What you have to do: Update the lines of the listing running from the line that contains "WSI Benchmark Pipeline" through the end of the listing, inclusive, with "hash digest" changed to "message digest" and everything else left as it is. Give back only those lines.

Raw data:
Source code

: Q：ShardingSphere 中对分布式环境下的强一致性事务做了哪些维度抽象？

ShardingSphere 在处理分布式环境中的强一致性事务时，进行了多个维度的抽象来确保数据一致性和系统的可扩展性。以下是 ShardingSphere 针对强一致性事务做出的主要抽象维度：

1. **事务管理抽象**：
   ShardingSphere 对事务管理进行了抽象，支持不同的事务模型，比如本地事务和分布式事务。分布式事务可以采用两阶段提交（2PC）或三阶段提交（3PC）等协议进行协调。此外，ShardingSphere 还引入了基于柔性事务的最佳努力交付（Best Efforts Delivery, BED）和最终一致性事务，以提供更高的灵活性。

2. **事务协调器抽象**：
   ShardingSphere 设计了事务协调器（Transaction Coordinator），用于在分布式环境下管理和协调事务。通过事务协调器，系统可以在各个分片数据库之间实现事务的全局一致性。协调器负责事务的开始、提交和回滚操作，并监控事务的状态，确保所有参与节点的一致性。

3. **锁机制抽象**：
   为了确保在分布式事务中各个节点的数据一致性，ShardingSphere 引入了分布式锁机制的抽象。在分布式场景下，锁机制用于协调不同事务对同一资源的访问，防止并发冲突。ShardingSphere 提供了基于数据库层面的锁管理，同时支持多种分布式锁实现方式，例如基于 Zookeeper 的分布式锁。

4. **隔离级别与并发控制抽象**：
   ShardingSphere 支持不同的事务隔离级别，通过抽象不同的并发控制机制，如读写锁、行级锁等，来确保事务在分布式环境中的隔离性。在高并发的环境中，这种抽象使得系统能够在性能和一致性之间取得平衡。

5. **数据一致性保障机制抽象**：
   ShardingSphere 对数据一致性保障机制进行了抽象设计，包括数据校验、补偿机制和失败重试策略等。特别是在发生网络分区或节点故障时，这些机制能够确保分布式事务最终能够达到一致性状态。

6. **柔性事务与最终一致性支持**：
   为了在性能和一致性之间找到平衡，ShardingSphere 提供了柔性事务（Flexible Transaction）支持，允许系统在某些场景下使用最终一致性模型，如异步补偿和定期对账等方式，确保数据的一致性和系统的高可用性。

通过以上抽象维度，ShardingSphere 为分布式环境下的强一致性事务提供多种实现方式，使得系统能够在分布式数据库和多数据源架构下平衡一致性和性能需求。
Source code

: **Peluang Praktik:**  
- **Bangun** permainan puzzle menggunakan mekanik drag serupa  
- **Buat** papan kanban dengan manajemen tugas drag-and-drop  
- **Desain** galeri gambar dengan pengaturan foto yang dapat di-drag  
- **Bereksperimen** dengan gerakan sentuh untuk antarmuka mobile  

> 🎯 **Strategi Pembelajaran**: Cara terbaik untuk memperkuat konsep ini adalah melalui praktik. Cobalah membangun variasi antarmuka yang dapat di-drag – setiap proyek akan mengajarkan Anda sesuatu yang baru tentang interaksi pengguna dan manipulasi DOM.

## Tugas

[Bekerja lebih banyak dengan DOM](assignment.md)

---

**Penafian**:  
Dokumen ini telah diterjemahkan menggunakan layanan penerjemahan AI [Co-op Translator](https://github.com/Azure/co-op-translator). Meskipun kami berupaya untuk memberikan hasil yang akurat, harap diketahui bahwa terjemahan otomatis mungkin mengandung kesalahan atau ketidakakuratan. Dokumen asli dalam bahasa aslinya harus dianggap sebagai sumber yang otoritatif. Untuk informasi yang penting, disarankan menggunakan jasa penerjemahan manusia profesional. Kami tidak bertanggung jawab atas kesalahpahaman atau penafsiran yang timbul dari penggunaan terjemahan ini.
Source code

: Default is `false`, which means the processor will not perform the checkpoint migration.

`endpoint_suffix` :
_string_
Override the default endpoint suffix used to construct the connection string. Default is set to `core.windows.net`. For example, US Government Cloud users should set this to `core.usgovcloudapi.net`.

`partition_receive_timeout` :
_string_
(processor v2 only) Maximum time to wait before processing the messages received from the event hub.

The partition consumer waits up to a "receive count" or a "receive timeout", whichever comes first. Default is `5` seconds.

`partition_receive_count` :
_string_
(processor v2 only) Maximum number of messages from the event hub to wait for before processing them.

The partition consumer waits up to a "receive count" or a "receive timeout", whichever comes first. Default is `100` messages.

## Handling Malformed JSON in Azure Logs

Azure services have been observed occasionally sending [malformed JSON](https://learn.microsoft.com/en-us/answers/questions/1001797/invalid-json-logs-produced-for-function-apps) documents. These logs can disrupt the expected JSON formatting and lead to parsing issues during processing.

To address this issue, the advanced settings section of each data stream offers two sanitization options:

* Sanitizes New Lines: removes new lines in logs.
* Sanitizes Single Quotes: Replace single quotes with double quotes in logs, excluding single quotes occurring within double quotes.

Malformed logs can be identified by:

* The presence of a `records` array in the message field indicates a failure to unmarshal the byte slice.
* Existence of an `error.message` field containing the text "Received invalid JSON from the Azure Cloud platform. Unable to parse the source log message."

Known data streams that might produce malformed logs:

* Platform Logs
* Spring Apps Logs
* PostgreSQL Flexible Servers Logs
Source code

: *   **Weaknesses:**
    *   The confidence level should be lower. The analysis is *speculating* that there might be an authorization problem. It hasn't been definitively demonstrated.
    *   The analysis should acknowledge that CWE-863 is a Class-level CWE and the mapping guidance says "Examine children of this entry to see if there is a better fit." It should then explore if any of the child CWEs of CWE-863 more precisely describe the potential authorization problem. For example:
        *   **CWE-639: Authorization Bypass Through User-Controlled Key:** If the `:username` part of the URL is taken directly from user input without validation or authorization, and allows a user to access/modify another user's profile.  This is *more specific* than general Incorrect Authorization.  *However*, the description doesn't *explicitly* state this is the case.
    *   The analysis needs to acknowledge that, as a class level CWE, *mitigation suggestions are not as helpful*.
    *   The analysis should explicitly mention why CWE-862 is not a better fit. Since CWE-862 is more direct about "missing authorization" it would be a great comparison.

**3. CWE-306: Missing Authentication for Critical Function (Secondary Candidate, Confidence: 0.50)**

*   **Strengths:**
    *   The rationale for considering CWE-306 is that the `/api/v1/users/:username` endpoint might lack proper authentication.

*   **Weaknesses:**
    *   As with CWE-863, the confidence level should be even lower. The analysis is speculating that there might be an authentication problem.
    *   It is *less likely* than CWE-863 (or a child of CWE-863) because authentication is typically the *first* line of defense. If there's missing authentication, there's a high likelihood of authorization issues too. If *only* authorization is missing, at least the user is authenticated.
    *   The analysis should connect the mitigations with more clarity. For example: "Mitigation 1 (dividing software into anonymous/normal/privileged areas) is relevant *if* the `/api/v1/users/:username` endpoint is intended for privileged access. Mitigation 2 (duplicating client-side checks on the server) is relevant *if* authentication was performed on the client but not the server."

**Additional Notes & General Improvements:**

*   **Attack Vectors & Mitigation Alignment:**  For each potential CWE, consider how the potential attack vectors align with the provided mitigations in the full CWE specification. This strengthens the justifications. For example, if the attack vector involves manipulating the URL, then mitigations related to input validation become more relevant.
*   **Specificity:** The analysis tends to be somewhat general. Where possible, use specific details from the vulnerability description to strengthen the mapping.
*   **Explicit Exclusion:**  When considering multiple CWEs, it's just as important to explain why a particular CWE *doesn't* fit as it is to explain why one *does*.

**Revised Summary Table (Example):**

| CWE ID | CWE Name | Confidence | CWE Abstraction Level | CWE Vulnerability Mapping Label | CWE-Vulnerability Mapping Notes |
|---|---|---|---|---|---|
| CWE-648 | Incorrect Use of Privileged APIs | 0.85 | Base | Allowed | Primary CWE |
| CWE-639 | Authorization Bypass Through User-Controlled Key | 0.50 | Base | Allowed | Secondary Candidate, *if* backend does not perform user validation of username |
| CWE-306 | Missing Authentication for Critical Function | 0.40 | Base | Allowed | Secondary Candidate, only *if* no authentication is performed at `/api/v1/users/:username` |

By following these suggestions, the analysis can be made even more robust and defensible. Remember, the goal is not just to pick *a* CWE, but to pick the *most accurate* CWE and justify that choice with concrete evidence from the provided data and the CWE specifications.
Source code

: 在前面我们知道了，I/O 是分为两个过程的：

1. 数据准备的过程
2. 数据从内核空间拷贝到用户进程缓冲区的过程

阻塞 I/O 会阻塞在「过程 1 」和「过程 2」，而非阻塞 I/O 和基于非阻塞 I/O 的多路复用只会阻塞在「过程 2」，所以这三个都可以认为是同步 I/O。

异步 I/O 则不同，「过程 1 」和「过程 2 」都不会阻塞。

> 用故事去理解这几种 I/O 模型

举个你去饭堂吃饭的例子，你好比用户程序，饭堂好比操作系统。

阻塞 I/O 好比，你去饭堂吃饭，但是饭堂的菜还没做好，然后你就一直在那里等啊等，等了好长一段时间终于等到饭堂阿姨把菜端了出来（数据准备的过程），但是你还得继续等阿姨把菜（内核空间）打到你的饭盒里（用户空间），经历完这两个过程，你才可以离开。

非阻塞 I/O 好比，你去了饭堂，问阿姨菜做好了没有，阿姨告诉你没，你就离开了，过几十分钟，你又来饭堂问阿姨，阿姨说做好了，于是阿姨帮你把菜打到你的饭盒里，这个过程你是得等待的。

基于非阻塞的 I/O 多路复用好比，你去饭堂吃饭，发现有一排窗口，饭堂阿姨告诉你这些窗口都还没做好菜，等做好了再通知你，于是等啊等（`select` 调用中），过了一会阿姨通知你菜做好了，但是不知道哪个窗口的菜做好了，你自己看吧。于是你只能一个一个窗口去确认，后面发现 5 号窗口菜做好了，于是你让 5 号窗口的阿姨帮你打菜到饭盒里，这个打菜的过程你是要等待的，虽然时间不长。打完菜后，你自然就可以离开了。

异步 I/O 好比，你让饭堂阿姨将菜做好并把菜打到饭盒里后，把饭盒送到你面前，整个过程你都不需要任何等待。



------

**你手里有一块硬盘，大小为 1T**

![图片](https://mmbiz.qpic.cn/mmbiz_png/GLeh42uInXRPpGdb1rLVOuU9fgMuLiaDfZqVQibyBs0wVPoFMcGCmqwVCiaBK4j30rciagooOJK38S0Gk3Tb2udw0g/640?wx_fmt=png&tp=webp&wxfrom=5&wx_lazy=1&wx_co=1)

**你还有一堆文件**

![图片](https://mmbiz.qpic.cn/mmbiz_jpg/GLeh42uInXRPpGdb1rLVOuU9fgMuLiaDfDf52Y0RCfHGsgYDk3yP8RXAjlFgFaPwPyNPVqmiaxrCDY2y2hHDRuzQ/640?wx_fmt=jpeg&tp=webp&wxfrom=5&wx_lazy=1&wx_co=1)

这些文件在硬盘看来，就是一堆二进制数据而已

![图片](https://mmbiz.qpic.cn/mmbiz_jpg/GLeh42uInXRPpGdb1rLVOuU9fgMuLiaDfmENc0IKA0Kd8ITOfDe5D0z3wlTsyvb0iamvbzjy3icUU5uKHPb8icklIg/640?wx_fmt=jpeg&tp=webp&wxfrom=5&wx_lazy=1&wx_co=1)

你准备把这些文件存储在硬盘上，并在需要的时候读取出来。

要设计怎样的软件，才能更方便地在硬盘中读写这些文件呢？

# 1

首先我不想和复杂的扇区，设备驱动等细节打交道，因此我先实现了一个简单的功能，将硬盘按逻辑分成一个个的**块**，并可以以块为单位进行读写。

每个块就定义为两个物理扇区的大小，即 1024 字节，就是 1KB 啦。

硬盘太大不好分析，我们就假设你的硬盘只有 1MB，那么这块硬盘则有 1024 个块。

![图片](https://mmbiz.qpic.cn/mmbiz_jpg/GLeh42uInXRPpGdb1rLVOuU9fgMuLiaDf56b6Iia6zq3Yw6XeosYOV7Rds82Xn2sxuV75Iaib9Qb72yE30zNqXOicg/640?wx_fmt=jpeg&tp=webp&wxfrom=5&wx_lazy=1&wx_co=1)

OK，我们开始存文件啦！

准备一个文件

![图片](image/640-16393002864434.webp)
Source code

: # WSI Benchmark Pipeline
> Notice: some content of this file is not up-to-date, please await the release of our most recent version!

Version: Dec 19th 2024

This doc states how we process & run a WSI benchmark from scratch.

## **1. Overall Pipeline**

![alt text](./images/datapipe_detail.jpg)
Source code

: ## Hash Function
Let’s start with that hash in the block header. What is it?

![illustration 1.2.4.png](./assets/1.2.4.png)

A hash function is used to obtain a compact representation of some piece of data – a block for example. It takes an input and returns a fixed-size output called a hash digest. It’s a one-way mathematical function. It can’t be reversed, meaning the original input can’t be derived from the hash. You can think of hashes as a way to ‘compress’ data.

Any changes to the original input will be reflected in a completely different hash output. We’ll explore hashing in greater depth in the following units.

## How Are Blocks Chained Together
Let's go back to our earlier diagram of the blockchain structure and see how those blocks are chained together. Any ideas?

Solution below:
: # WSI Benchmark Pipeline
> Notice: some content of this file is not up-to-date, please await the release of our most recent version!

Version: Dec 19th 2024

This doc states how we process & run a WSI benchmark from scratch.

## **1. Overall Pipeline**

![alt text](./images/datapipe_detail.jpg)
Source code

: ## Hash Function
Let’s start with that hash in the block header. What is it?

![illustration 1.2.4.png](./assets/1.2.4.png)

A hash function is used to obtain a compact representation of some piece of data – a block for example. It takes an input and returns a fixed-size output called a message digest. It’s a one-way mathematical function. It can’t be reversed, meaning the original input can’t be derived from the hash. You can think of hashes as a way to ‘compress’ data.

Any changes to the original input will be reflected in a completely different hash output. We’ll explore hashing in greater depth in the following units.

## How Are Blocks Chained Together
Let's go back to our earlier diagram of the blockchain structure and see how those blocks are chained together. Any ideas?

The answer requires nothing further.